New in version 1.3.0.

This is a decorator for a view function. If the current user does not have an OAuth token, then they will be redirected to the login() view to obtain one.

class flask_dance.consumer.requests.OAuth2Session(blueprint=None, base_url=None, *args, **kwargs)[source]

A requests.Session subclass that can do some special things:

  • lazy-loads OAuth2 tokens from the storage via the blueprint
  • handles OAuth2 authentication (from requests_oauthlib.OAuth2Session superclass)
  • has a base_url property used for relative URL resolution

Note that this is a session between the consumer (your website) and the provider (e.g. Twitter), and not a session between a user of your website and your website.

token[source]

Get and set the values in the OAuth token, structured as a dictionary.

access_token

Returns the access_token from the OAuth token.

authorized

This is the property used when you have a statement in your code that reads “if <provider>.authorized:”, e.g. “if twitter.authorized:”.

The way it works is kind of complicated: this function just tries to load the token, and then the ‘super()’ statement basically just tests if the token exists (see BaseOAuth1Session.authorized).

To load the token, it calls the load_token() function within this class, which in turn checks the ‘token’ property of this class (another function), which in turn checks the ‘token’ property of the blueprint (see base.py), which calls ‘storage.get()’ to actually try to load the token from the cache/db (see the ‘get()’ function in storage/sqla.py).

authorization_required

New in version 1.3.0.

This is a decorator for a view function.
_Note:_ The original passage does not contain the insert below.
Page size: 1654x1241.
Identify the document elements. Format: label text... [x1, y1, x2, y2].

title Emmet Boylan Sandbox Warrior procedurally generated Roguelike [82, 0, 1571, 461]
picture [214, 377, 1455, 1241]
If the current user does not have an OAuth token, then they will be redirected to the login() view to obtain one.

Contributing to Flask-Dance

If you want to contribute to Flask-Dance, we would love the help!

Providers

The simplest way to contribute to Flask-Dance is by adding new pre-set OAuth providers. Check out the contrib directory to see how to do that. Don’t forget to check the README file to see the requirements for getting your contribution merged!

Documentation

Contributing to the documentation is probably the best thing you can do for Flask-Dance! OAuth is complicated, and the people using Flask-Dance don’t want to understand all the details. Writing clear, comprehensive documentation will make everyone’s lives easier.

Code

The general checklist for all code contributions is:

  • Code
  • Tests
  • Docs
  • Changelog

We strive for roughly 95% test coverage. Not every line needs to be tested, but there should be a clear justification for untested lines in your pull request. You can use tox to run the unit tests on multiple Python versions locally, if you want.
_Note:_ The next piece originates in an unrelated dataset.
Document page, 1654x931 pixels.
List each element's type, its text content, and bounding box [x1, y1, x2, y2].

Documenting changes is very important! Particularly when adding new features or changing existing ones, if it isn’t documented, no one will know that it exists.

The changelog is important to people who are using an old version of Flask-Dance, and want to upgrade to a more recent version. In your pull request, add a bullet point to the “unreleased” section of the changelog, describing what your change does.

Do not modify the version number in your pull request. The maintainer will change the version number when releasing a new version of Flask-Dance.

Don’t be afraid to ask for help! If you have a code change you’d like to make, and you don’t know how to write the tests or the docs, you’re welcome to open a pull request anyway and ask for help with completing the remaining steps. (Just don’t expect your pull request to be merged until those steps are complete!)